Qantas has begun the process of transitioning its entire website to the Amazon Web Services cloud, CTO Chris Taylor revealed this morning at Sydney's AWS Summit.
The airline began exploring cloud computing as a platform for Qantas.com - which takes up to a million bookings every day - more than a year ago.
Taylor said the shift has now begun in earnest after he became "absolutely confident" that it would not fail once it was deployed.
Qantas sent an unspecified "vertical slice" of the website to the public cloud last year as part of a series of cloud proofs of concep
It followed the same execution procedure it would had it been deploying into its production environment, and later sent 100,000 hits to the application in three minutes to test for peak loads.
The successful results of the pilot propelled the airline to embrace public cloud more widely.
"We are moving qantas.com to the cloud right now," Taylor said. "We have got our first microservices in there - these have actually been deployed."

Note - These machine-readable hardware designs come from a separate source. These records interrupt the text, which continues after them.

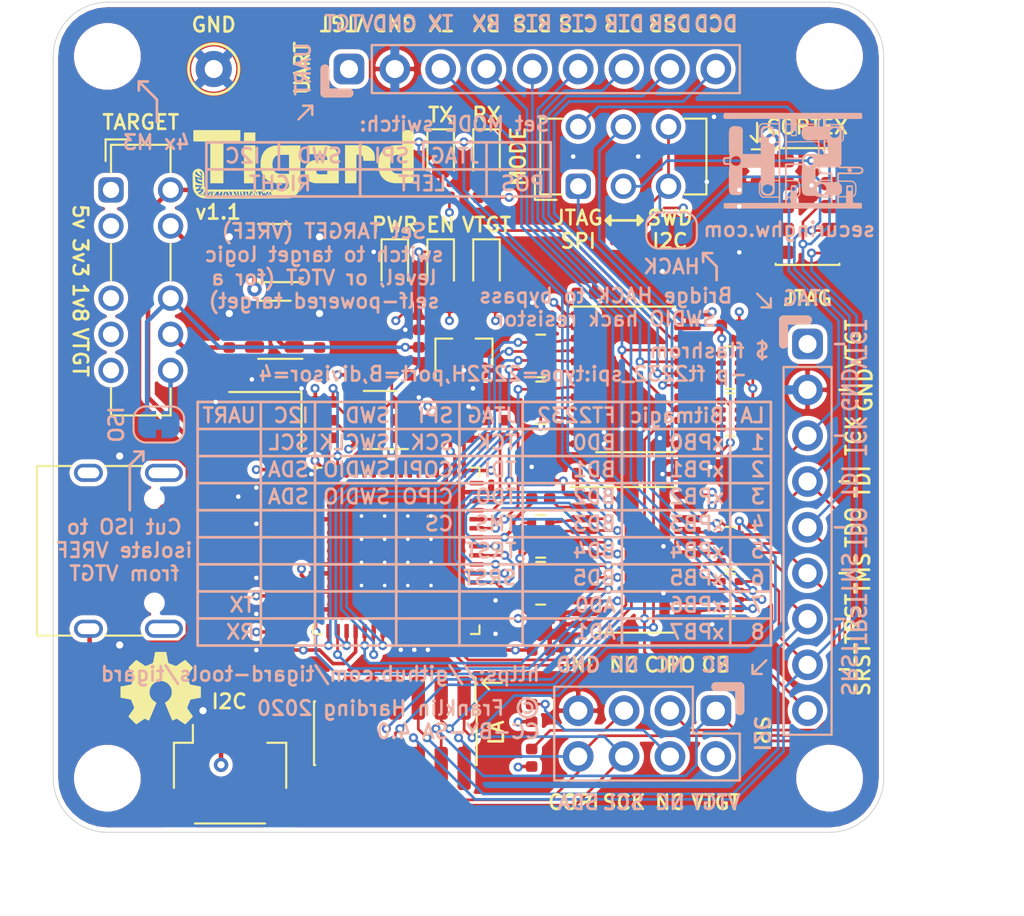
<source format=kicad_pcb>
(kicad_pcb
	(version 20240108)
	(generator "pcbnew")
	(generator_version "8.0")
	(general
		(thickness 1.6)
		(legacy_teardrops no)
	)
	(paper "A4")
	(title_block
		(title "Tigard")
		(date "2020-10-27")
		(rev "v1.1")
		(comment 1 "Copyright Franklin Harding 2020")
		(comment 2 "Licensed under CC-BY-SA 4.0")
	)
	(layers
		(0 "F.Cu" signal)
		(1 "In1.Cu" power "GND")
		(2 "In2.Cu" power "PWR")
		(31 "B.Cu" signal)
		(32 "B.Adhes" user "B.Adhesive")
		(33 "F.Adhes" user "F.Adhesive")
		(34 "B.Paste" user)
		(35 "F.Paste" user)
		(36 "B.SilkS" user "B.Silkscreen")
		(37 "F.SilkS" user "F.Silkscreen")
		(38 "B.Mask" user)
		(39 "F.Mask" user)
		(40 "Dwgs.User" user "User.Drawings")
		(41 "Cmts.User" user "User.Comments")
		(42 "Eco1.User" user "User.Eco1")
		(43 "Eco2.User" user "User.Eco2")
		(44 "Edge.Cuts" user)
		(45 "Margin" user)
		(46 "B.CrtYd" user "B.Courtyard")
		(47 "F.CrtYd" user "F.Courtyard")
		(48 "B.Fab" user)
		(49 "F.Fab" user)
	)
	(setup
		(pad_to_mask_clearance 0.05)
		(allow_soldermask_bridges_in_footprints no)
		(aux_axis_origin 76 76)
		(grid_origin 1 -0.05)
		(pcbplotparams
			(layerselection 0x00310fc_ffffffff)
			(plot_on_all_layers_selection 0x0000000_00000000)
			(disableapertmacros no)
			(usegerberextensions yes)
			(usegerberattributes no)
			(usegerberadvancedattributes no)
			(creategerberjobfile no)
			(dashed_line_dash_ratio 12.000000)
			(dashed_line_gap_ratio 3.000000)
			(svgprecision 4)
			(plotframeref no)
			(viasonmask no)
			(mode 1)
			(useauxorigin no)
			(hpglpennumber 1)
			(hpglpenspeed 20)
			(hpglpendiameter 15.000000)
			(pdf_front_fp_property_popups yes)
			(pdf_back_fp_property_popups yes)
			(dxfpolygonmode yes)
			(dxfimperialunits yes)
			(dxfusepcbnewfont yes)
			(psnegative no)
			(psa4output no)
			(plotreference yes)
			(plotvalue yes)
			(plotfptext yes)
			(plotinvisibletext no)
			(sketchpadsonfab no)
			(subtractmaskfromsilk yes)
			(outputformat 1)
			(mirror no)
			(drillshape 0)
			(scaleselection 1)
			(outputdirectory "gerber")
		)
	)
	(net 0 "")
	(net 1 "GND")
	(net 2 "+5V")
	(net 3 "+1V8")
	(net 4 "+3V3")
	(net 5 "/VPHY")
	(net 6 "/VPLL")
	(net 7 "Net-(C23-Pad1)")
	(net 8 "Net-(C24-Pad1)")
	(net 9 "Net-(D1-Pad2)")
	(net 10 "Net-(D2-Pad1)")
	(net 11 "Net-(D2-Pad2)")
	(net 12 "Net-(D3-Pad2)")
	(net 13 "/RXLED")
	(net 14 "/TXLED")
	(net 15 "Net-(D4-Pad2)")
	(net 16 "/~{ENABLE}")
	(net 17 "Net-(D5-Pad2)")
	(net 18 "/CLK")
	(net 19 "/DI")
	(net 20 "/USB_DP")
	(net 21 "Net-(J1-PadB5)")
	(net 22 "/USB_DN")
	(net 23 "Net-(J1-PadA5)")
	(net 24 "/CS")
	(net 25 "/UART_TX")
	(net 26 "/~{UART_RTS}")
	(net 27 "/~{UART_CTS}")
	(net 28 "/~{UART_DTR}")
	(net 29 "/~{UART_DSR}")
	(net 30 "/~{UART_DCD}")
	(net 31 "Net-(J4-Pad4)")
	(net 32 "Net-(J4-Pad5)")
	(net 33 "Net-(R6-Pad2)")
	(net 34 "Net-(R7-Pad2)")
	(net 35 "/EECS")
	(net 36 "Net-(R13-Pad2)")
	(net 37 "/EECLK")
	(net 38 "/EEDATA")
	(net 39 "Net-(R18-Pad2)")
	(net 40 "Net-(R19-Pad1)")
	(net 41 "/BD0")
	(net 42 "/AD4")
	(net 43 "/AD0")
	(net 44 "/AD2")
	(net 45 "/BD3")
	(net 46 "/BD1")
	(net 47 "/BD4")
	(net 48 "/BD5")
	(net 49 "Net-(RN3-Pad1)")
	(net 50 "Net-(RN3-Pad3)")
	(net 51 "Net-(RN3-Pad2)")
	(net 52 "Net-(RN3-Pad4)")
	(net 53 "Net-(RN4-Pad4)")
	(net 54 "Net-(RN4-Pad2)")
	(net 55 "Net-(RN4-Pad3)")
	(net 56 "Net-(RN4-Pad1)")
	(net 57 "/AD1")
	(net 58 "/AD5")
	(net 59 "/AD3")
	(net 60 "/AD6")
	(net 61 "Net-(RN5-Pad7)")
	(net 62 "Net-(RN5-Pad8)")
	(net 63 "Net-(RN5-Pad6)")
	(net 64 "Net-(RN5-Pad5)")
	(net 65 "Net-(RN6-Pad5)")
	(net 66 "Net-(RN6-Pad6)")
	(net 67 "Net-(RN6-Pad8)")
	(net 68 "Net-(RN6-Pad7)")
	(net 69 "/BD2")
	(net 70 "Net-(RN8-Pad4)")
	(net 71 "Net-(RN8-Pad3)")
	(net 72 "Net-(C25-Pad2)")
	(net 73 "/VBUS")
	(net 74 "/CORTEX_PIN2")
	(net 75 "/SWDIO")
	(net 76 "/xPB5")
	(net 77 "/xPB4")
	(net 78 "/CIPO")
	(net 79 "/COPI")
	(net 80 "VREF")
	(net 81 "VTARGET")
	(net 82 "/ICE_CDONE")
	(net 83 "/BD7")
	(net 84 "/BD6")
	(net 85 "VREG")
	(footprint "MountingHole:MountingHole_3.2mm_M3_ISO7380" (layer "F.Cu") (at 73 73))
	(footprint "MountingHole:MountingHole_3.2mm_M3_ISO7380" (layer "F.Cu") (at 33 73))
	(footprint "MountingHole:MountingHole_3.2mm_M3_ISO7380" (layer "F.Cu") (at 73 33))
	(footprint "MountingHole:MountingHole_3.2mm_M3_ISO7380" (layer "F.Cu") (at 33 33))
	(footprint "Package_SO:TSSOP-24_4.4x7.8mm_P0.65mm" (layer "F.Cu") (at 62.27 60.9))
	(footprint "tigard:PinHeader_2x07_P1.27mm_Vertical_SMD" (layer "F.Cu") (at 48.95 70.51 -90))
	(footprint "LED_SMD:LED_0603_1608Metric" (layer "F.Cu") (at 54 38.526 -90))
	(footprint "Capacitor_SMD:C_0402_1005Metric" (layer "F.Cu") (at 39.75 48.65 90))
	(footprint "Capacitor_SMD:C_0402_1005Metric" (layer "F.Cu") (at 40.25 56.15 -90))
	(footprint "Capacitor_SMD:C_0402_1005Metric" (layer "F.Cu") (at 32.515 68.15 180))
	(footprint "tigard:PinHeader_1x09_P2.54mm_Vertical" (layer "F.Cu") (at 46.38 33.7 90))
	(footprint "LED_SMD:LED_0603_1608Metric" (layer "F.Cu") (at 54 44.622 -90))
	(footprint "Capacitor_SMD:C_0402_1005Metric" (layer "F.Cu") (at 57.015 64.15))
	(footprint "tigard:SW_ALPS_SSSS224100_DP4T" (layer "F.Cu") (at 33.2 40.4 -90))
	(footprint "tigard:PinHeader_2x05_P1.27mm_Vertical_SMD" (layer "F.Cu") (at 71.78 41.32))
	(footprint "Capacitor_SMD:C_0402_1005Metric" (layer "F.Cu") (at 44.75 48.65 90))
	(footprint "tigard:Crystal_SMD_3225-4Pin_3.2x2.5mm_RoundRect" (layer "F.Cu") (at 41.75 53.25 180))
	(footprint "Capacitor_SMD:C_0402_1005Metric" (layer "F.Cu") (at 56.5 57.015 90))
	(footprint "tigard:R_Array_Convex_4x0402_RoundRect" (layer "F.Cu") (at 57 62.2))
	(footprint "tigard:R_Array_Convex_4x0402_RoundRect" (layer "F.Cu") (at 67.5 62.85))
	(footprint "Resistor_SMD:R_0402_1005Metric" (layer "F.Cu") (at 45 52.15))
	(footprint "Capacitor_SMD:C_0402_1005Metric" (layer "F.Cu") (at 42.515 65.9 180))
	(footprint "LED_SMD:LED_0603_1608Metric" (layer "F.Cu") (at 48.92 44.622 -90))
	(footprint "Capacitor_SMD:C_0402_1005Metric" (layer "F.Cu") (at 42.515 63.9 180))
	(footprint "Resistor_SMD:R_0402_1005Metric" (layer "F.Cu") (at 61.62 43.15))
	(footprint "Resistor_SMD:R_0402_1005Metric" (layer "F.Cu") (at 47.015 50.65))
	(footprint "Resistor_SMD:R_0402_1005Metric" (layer "F.Cu") (at 32.5 66.9 180))
	(footprint "Inductor_SMD:L_0402_1005Metric" (layer "F.Cu") (at 39 56.135 -90))
	(footprint "tigard:OSHW-Symbol_4.4x4mm_SilkScreen" (layer "F.Cu") (at 35.95 68.01))
	(footprint "Resistor_SMD:R_0402_1005Metric" (layer "F.Cu") (at 57.015 47.4 180))
	(footprint "Resistor_SMD:R_0402_1005Metric" (layer "F.Cu") (at 54 46.908 180))
	(footprint "Capacitor_SMD:C_0402_1005Metric" (layer "F.Cu") (at 54 53.635 90))
	(footprint "Package_SO:TSSOP-24_4.4x7.8mm_P0.65mm" (layer "F.Cu") (at 62.27 50.9))
	(footprint "Resistor_SMD:R_0402_1005Metric" (layer "F.Cu") (at 48.943 46.908 180))
	(footprint "Capacitor_SMD:C_0402_1005Metric" (layer "F.Cu") (at 42.235 50.9 180))
	(footprint "tigard:R_Array_Convex_4x0402_RoundRect" (layer "F.Cu") (at 57 59.6))
	(footprint "Inductor_SMD:L_0402_1005Metric" (layer "F.Cu") (at 42.515 62.9))
	(footprint "tigard:SW_CuK_JS202011CQN_DPDT_Straight"
		(layer "F.Cu")
		(uuid "00000000-0000-0000-0000-00005eec8cd7")
		(at 59.08 40.2)
		(descr "CuK sub miniature slide switch, JS series, DPDT, right angle, http://www.ckswitches.com/media/1422/js.pdf")
		(tags "switch DPDT")
		(property "Reference" "SW2"
			(at 2.75 -1.6 0)
			(layer "F.Fab")
			(uuid "12224538-1463-43ad-ad68-ed8b38b8ebca")
			(effects
				(font
					(size 1 1)
					(thickness 0.15)
				)
			)
		)
		(property "Value" "MODE"
			(at -3.33 -1.65 90)
			(layer "F.SilkS")
			(uuid "4631a553-fd47-483f-8800-2907f4b44da2")
			(effects
				(font
					(size
... [1263509 chars truncated]
</source>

"We have gone from no test automation to almost 90 percent test automation."
The transition will take Qantas from processing bookings batch by batch to watching the task proceed in real time, saving huge margins in terms of time and money.
"From me as an IT manager the line of sight governance that I get in real time with that platform is transformational," Taylor said.
Qantas.com joins other key functions the airline has opted to send to AWS, including the crunching of its route optimisation calculations, a process that once took four months to run.